**PROVIDED MATERIAL:**
::::::
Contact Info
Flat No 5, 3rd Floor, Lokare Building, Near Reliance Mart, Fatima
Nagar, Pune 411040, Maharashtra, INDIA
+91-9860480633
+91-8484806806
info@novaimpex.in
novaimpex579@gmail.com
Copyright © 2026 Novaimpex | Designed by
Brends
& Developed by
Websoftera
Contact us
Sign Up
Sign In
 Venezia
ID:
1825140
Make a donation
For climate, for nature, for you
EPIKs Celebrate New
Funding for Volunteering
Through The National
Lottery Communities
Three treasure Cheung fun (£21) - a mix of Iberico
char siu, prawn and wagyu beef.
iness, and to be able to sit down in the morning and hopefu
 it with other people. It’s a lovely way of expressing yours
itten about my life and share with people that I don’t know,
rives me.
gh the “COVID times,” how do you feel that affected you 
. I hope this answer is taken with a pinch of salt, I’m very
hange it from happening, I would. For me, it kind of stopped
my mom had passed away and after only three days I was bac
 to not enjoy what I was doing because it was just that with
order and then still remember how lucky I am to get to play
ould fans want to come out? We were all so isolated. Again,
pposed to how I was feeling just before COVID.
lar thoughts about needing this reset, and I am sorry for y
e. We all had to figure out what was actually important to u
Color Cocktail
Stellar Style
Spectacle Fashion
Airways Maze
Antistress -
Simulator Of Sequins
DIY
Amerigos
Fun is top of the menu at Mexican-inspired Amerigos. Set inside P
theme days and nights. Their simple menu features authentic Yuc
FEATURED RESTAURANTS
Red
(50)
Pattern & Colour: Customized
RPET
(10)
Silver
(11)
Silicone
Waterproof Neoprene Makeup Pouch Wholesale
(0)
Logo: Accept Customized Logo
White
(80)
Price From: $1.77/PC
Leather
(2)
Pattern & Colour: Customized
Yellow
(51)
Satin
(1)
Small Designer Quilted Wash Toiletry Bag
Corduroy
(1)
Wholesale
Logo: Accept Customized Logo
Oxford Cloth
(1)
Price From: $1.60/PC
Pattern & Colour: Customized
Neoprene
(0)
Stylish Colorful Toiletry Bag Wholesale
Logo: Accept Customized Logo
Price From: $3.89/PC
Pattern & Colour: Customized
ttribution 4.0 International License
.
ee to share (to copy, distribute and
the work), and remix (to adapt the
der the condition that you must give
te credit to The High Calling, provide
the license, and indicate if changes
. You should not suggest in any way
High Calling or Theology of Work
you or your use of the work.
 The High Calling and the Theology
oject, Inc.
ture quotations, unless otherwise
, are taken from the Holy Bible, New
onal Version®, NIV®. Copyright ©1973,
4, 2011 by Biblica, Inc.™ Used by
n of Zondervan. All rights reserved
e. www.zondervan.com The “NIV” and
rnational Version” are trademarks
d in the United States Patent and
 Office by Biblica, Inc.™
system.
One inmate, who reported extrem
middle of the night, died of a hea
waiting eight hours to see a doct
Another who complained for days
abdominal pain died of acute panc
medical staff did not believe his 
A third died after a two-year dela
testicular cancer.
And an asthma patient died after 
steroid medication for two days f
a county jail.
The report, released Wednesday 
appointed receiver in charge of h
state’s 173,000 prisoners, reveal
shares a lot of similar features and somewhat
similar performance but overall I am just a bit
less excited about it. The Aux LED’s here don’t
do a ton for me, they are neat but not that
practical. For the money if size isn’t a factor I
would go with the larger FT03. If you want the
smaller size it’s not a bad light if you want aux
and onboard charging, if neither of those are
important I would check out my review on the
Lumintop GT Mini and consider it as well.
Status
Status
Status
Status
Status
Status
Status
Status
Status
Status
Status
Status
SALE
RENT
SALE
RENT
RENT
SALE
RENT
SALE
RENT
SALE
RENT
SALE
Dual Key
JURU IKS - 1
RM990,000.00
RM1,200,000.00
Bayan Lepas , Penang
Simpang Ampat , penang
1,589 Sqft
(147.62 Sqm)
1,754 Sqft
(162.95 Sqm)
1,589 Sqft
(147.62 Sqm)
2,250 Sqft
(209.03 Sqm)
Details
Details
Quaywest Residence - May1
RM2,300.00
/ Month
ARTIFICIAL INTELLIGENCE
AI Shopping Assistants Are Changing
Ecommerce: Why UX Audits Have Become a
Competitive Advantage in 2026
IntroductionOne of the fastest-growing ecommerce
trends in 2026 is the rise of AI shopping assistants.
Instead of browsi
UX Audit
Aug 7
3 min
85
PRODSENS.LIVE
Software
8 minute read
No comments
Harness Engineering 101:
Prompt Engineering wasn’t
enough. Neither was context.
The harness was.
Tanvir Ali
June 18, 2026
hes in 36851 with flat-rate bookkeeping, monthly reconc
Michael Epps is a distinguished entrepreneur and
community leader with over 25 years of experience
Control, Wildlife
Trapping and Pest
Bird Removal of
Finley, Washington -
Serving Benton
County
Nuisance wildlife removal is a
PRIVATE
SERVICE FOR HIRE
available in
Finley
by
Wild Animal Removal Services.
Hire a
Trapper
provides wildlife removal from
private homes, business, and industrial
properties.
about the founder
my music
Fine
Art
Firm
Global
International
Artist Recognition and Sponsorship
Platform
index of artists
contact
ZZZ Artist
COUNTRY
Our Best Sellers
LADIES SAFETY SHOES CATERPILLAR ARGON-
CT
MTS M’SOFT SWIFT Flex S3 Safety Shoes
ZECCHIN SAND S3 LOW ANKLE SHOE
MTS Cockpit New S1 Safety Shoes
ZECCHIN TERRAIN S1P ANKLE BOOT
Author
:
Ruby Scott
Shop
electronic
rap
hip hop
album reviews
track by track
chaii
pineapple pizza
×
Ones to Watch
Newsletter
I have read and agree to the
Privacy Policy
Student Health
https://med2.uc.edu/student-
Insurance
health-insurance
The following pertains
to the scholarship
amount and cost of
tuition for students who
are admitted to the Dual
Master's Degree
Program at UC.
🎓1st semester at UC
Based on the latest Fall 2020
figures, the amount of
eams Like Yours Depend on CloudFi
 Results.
::::::
**PROBLEM:**
Give the data back in full, matching it character for character.

**ANSWER FOR THIS EXERCISE:**
Contact Info
Flat No 5, 3rd Floor, Lokare Building, Near Reliance Mart, Fatima
Nagar, Pune 411040, Maharashtra, INDIA
+91-9860480633
+91-8484806806
info@novaimpex.in
novaimpex579@gmail.com
Copyright © 2026 Novaimpex | Designed by
Brends
& Developed by
Websoftera
Contact us
Sign Up
Sign In
 Venezia
ID:
1825140
Make a donation
For climate, for nature, for you
EPIKs Celebrate New
Funding for Volunteering
Through The National
Lottery Communities
Three treasure Cheung fun (£21) - a mix of Iberico
char siu, prawn and wagyu beef.
iness, and to be able to sit down in the morning and hopefu
 it with other people. It’s a lovely way of expressing yours
itten about my life and share with people that I don’t know,
rives me.
gh the “COVID times,” how do you feel that affected you 
. I hope this answer is taken with a pinch of salt, I’m very
hange it from happening, I would. For me, it kind of stopped
my mom had passed away and after only three days I was bac
 to not enjoy what I was doing because it was just that with
order and then still remember how lucky I am to get to play
ould fans want to come out? We were all so isolated. Again,
pposed to how I was feeling just before COVID.
lar thoughts about needing this reset, and I am sorry for y
e. We all had to figure out what was actually important to u
Color Cocktail
Stellar Style
Spectacle Fashion
Airways Maze
Antistress -
Simulator Of Sequins
DIY
Amerigos
Fun is top of the menu at Mexican-inspired Amerigos. Set inside P
theme days and nights. Their simple menu features authentic Yuc
FEATURED RESTAURANTS
Red
(50)
Pattern & Colour: Customized
RPET
(10)
Silver
(11)
Silicone
Waterproof Neoprene Makeup Pouch Wholesale
(0)
Logo: Accept Customized Logo
White
(80)
Price From: $1.77/PC
Leather
(2)
Pattern & Colour: Customized
Yellow
(51)
Satin
(1)
Small Designer Quilted Wash Toiletry Bag
Corduroy
(1)
Wholesale
Logo: Accept Customized Logo
Oxford Cloth
(1)
Price From: $1.60/PC
Pattern & Colour: Customized
Neoprene
(0)
Stylish Colorful Toiletry Bag Wholesale
Logo: Accept Customized Logo
Price From: $3.89/PC
Pattern & Colour: Customized
ttribution 4.0 International License
.
ee to share (to copy, distribute and
the work), and remix (to adapt the
der the condition that you must give
te credit to The High Calling, provide
the license, and indicate if changes
. You should not suggest in any way
High Calling or Theology of Work
you or your use of the work.
 The High Calling and the Theology
oject, Inc.
ture quotations, unless otherwise
, are taken from the Holy Bible, New
onal Version®, NIV®. Copyright ©1973,
4, 2011 by Biblica, Inc.™ Used by
n of Zondervan. All rights reserved
e. www.zondervan.com The “NIV” and
rnational Version” are trademarks
d in the United States Patent and
 Office by Biblica, Inc.™
system.
One inmate, who reported extrem
middle of the night, died of a hea
waiting eight hours to see a doct
Another who complained for days
abdominal pain died of acute panc
medical staff did not believe his 
A third died after a two-year dela
testicular cancer.
And an asthma patient died after 
steroid medication for two days f
a county jail.
The report, released Wednesday 
appointed receiver in charge of h
state’s 173,000 prisoners, reveal
shares a lot of similar features and somewhat
similar performance but overall I am just a bit
less excited about it. The Aux LED’s here don’t
do a ton for me, they are neat but not that
practical. For the money if size isn’t a factor I
would go with the larger FT03. If you want the
smaller size it’s not a bad light if you want aux
and onboard charging, if neither of those are
important I would check out my review on the
Lumintop GT Mini and consider it as well.
Status
Status
Status
Status
Status
Status
Status
Status
Status
Status
Status
Status
SALE
RENT
SALE
RENT
RENT
SALE
RENT
SALE
RENT
SALE
RENT
SALE
Dual Key
JURU IKS - 1
RM990,000.00
RM1,200,000.00
Bayan Lepas , Penang
Simpang Ampat , penang
1,589 Sqft
(147.62 Sqm)
1,754 Sqft
(162.95 Sqm)
1,589 Sqft
(147.62 Sqm)
2,250 Sqft
(209.03 Sqm)
Details
Details
Quaywest Residence - May1
RM2,300.00
/ Month
ARTIFICIAL INTELLIGENCE
AI Shopping Assistants Are Changing
Ecommerce: Why UX Audits Have Become a
Competitive Advantage in 2026
IntroductionOne of the fastest-growing ecommerce
trends in 2026 is the rise of AI shopping assistants.
Instead of browsi
UX Audit
Aug 7
3 min
85
PRODSENS.LIVE
Software
8 minute read
No comments
Harness Engineering 101:
Prompt Engineering wasn’t
enough. Neither was context.
The harness was.
Tanvir Ali
June 18, 2026
hes in 36851 with flat-rate bookkeeping, monthly reconc
Michael Epps is a distinguished entrepreneur and
community leader with over 25 years of experience
Control, Wildlife
Trapping and Pest
Bird Removal of
Finley, Washington -
Serving Benton
County
Nuisance wildlife removal is a
PRIVATE
SERVICE FOR HIRE
available in
Finley
by
Wild Animal Removal Services.
Hire a
Trapper
provides wildlife removal from
private homes, business, and industrial
properties.
about the founder
my music
Fine
Art
Firm
Global
International
Artist Recognition and Sponsorship
Platform
index of artists
contact
ZZZ Artist
COUNTRY
Our Best Sellers
LADIES SAFETY SHOES CATERPILLAR ARGON-
CT
MTS M’SOFT SWIFT Flex S3 Safety Shoes
ZECCHIN SAND S3 LOW ANKLE SHOE
MTS Cockpit New S1 Safety Shoes
ZECCHIN TERRAIN S1P ANKLE BOOT
Author
:
Ruby Scott
Shop
electronic
rap
hip hop
album reviews
track by track
chaii
pineapple pizza
×
Ones to Watch
Newsletter
I have read and agree to the
Privacy Policy
Student Health
https://med2.uc.edu/student-
Insurance
health-insurance
The following pertains
to the scholarship
amount and cost of
tuition for students who
are admitted to the Dual
Master's Degree
Program at UC.
🎓1st semester at UC
Based on the latest Fall 2020
figures, the amount of
eams Like Yours Depend on CloudFi
 Results.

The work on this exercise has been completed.